-------- Study material

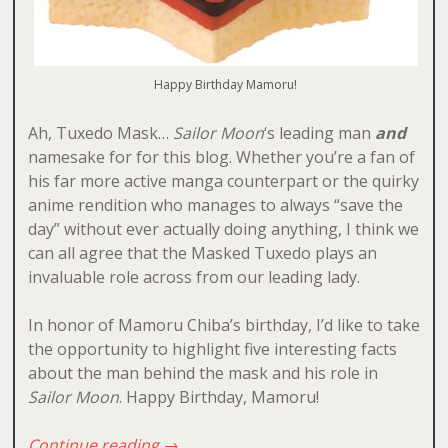
Happy Birthday Mamoru!
Ah, Tuxedo Mask…
Sailor Moon
‘s leading man
and
namesake for for this blog. Whether you’re a fan of
his far more active manga counterpart or the quirky
anime rendition who manages to always “save the
day” without ever actually doing anything, I think we
can all agree that the Masked Tuxedo plays an
invaluable role across from our leading lady.
In honor of Mamoru Chiba’s birthday, I’d like to take
the opportunity to highlight five interesting facts
about the man behind the mask and his role in
Sailor Moon
. Happy Birthday, Mamoru!
Continue reading
→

----------------

- _Work instruction_
Track down all lines above with the string "Tuxedo" and copy them.

- _Solution for this exercise_
Ah, Tuxedo Mask…
can all agree that the Masked Tuxedo plays an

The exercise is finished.